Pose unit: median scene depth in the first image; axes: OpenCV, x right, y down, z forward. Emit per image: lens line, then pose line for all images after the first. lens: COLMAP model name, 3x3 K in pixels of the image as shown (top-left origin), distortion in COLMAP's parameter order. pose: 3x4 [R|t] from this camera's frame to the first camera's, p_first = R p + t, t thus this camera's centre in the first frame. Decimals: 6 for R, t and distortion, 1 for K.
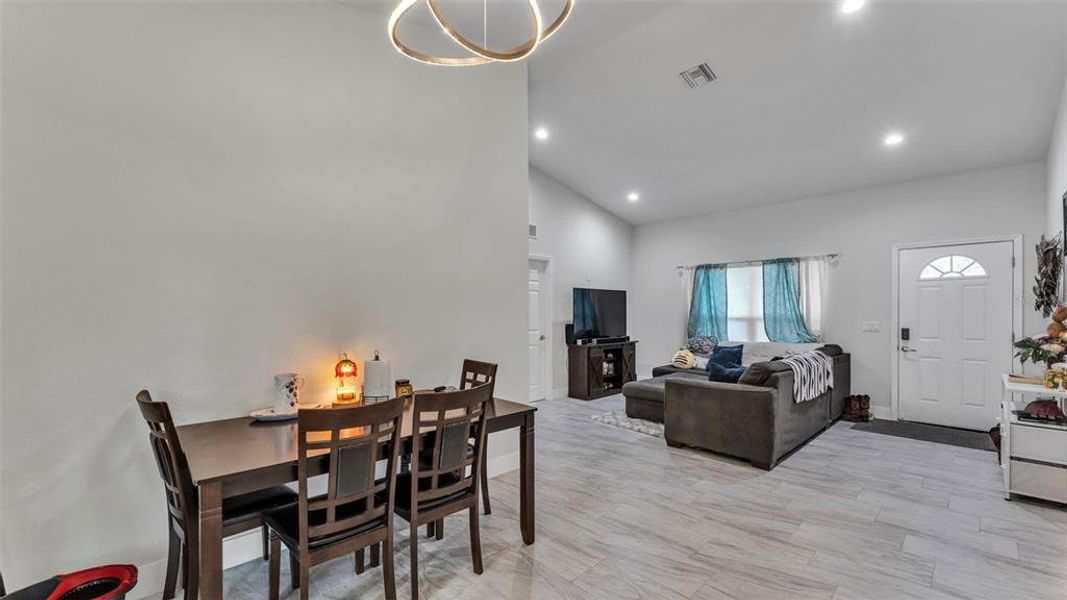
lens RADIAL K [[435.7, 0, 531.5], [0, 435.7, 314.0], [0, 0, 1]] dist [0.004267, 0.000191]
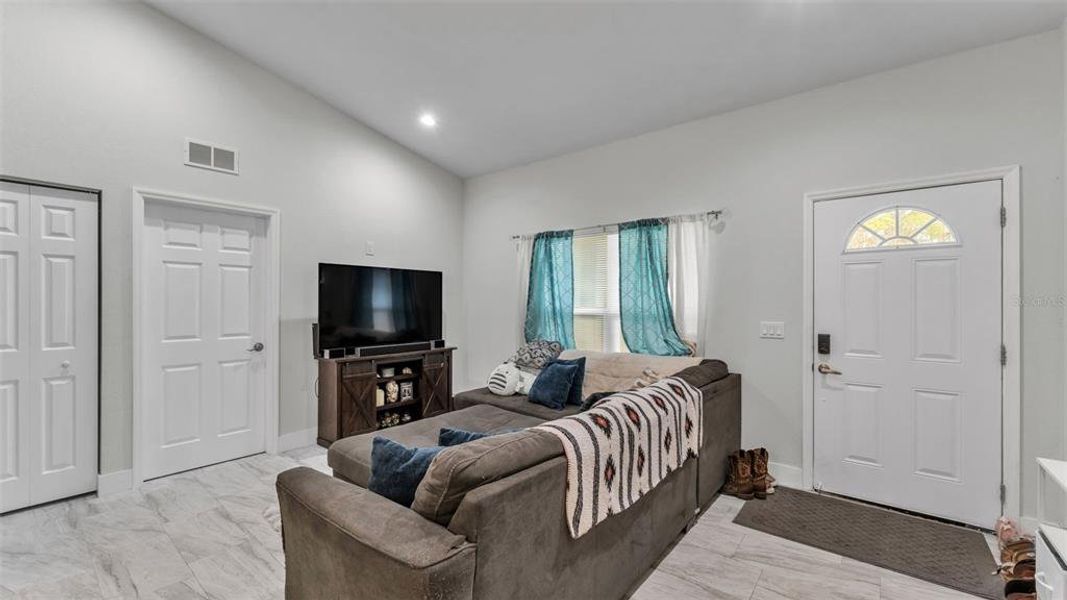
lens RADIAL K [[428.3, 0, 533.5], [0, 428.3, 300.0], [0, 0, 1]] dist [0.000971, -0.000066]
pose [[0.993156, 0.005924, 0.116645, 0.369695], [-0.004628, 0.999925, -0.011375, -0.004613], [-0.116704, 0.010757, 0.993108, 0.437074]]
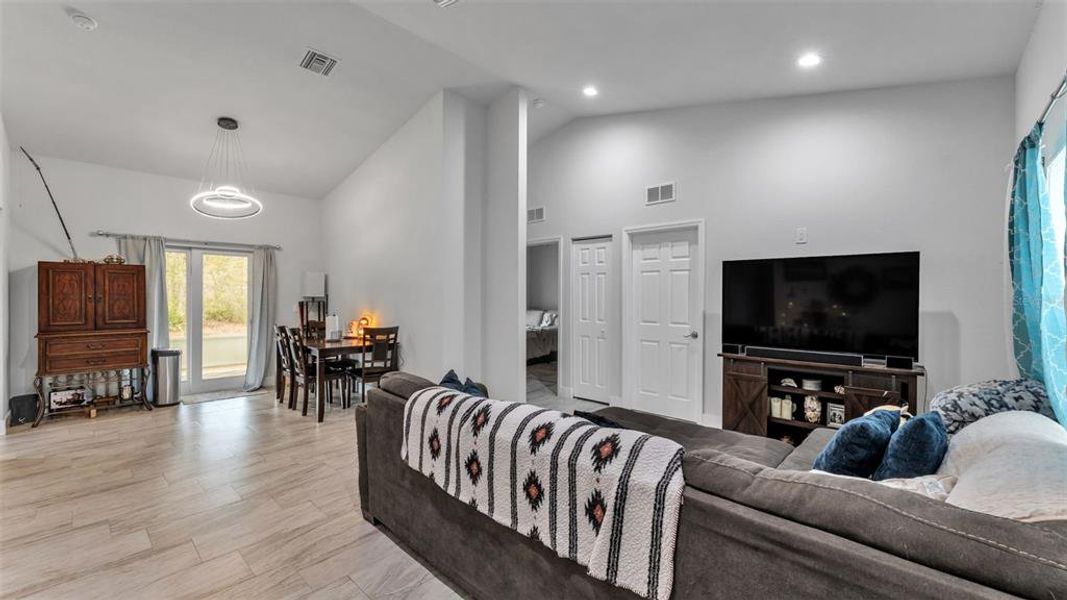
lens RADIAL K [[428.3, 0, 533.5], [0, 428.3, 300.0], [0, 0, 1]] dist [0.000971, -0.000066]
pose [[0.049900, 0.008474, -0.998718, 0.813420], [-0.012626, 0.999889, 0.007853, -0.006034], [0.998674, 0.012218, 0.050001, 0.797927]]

-------

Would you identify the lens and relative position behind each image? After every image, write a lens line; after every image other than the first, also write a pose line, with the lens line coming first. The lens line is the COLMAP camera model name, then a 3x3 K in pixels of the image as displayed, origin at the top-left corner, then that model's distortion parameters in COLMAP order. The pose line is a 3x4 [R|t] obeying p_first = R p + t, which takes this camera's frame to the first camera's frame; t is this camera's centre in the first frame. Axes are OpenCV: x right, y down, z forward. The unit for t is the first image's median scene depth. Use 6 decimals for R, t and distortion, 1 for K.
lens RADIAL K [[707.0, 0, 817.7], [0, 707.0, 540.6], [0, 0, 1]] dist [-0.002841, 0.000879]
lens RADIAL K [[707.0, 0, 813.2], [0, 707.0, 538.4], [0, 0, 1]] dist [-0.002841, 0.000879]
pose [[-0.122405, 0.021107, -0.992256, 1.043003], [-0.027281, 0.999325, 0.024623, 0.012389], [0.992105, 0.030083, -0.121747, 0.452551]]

-------

• [Assignment]
Copy the lines from the one containing "Pose unit: median" up to and including the one containing "0.012218, 0.050001, 0.797927]]", changing "median" to "mean" and leaving everything else as it is. Leave the pictures out of your answer.

• [Task output]
Pose unit: mean scene depth in the first image; axes: OpenCV, x right, y down, z forward. Emit per image: lens line, then pose line for all images after the first. lens: COLMAP model name, 3x3 K in pixels of the image as shown (top-left origin), distortion in COLMAP's parameter order. pose: 3x4 [R|t] from this camera's frame to the first camera's, p_first = R p + t, t thus this camera's centre in the first frame. Decimals: 6 for R, t and distortion, 1 for K.
lens RADIAL K [[435.7, 0, 531.5], [0, 435.7, 314.0], [0, 0, 1]] dist [0.004267, 0.000191]
lens RADIAL K [[428.3, 0, 533.5], [0, 428.3, 300.0], [0, 0, 1]] dist [0.000971, -0.000066]
pose [[0.993156, 0.005924, 0.116645, 0.369695], [-0.004628, 0.999925, -0.011375, -0.004613], [-0.116704, 0.010757, 0.993108, 0.437074]]
lens RADIAL K [[428.3, 0, 533.5], [0, 428.3, 300.0], [0, 0, 1]] dist [0.000971, -0.000066]
pose [[0.049900, 0.008474, -0.998718, 0.813420], [-0.012626, 0.999889, 0.007853, -0.006034], [0.998674, 0.012218, 0.050001, 0.797927]]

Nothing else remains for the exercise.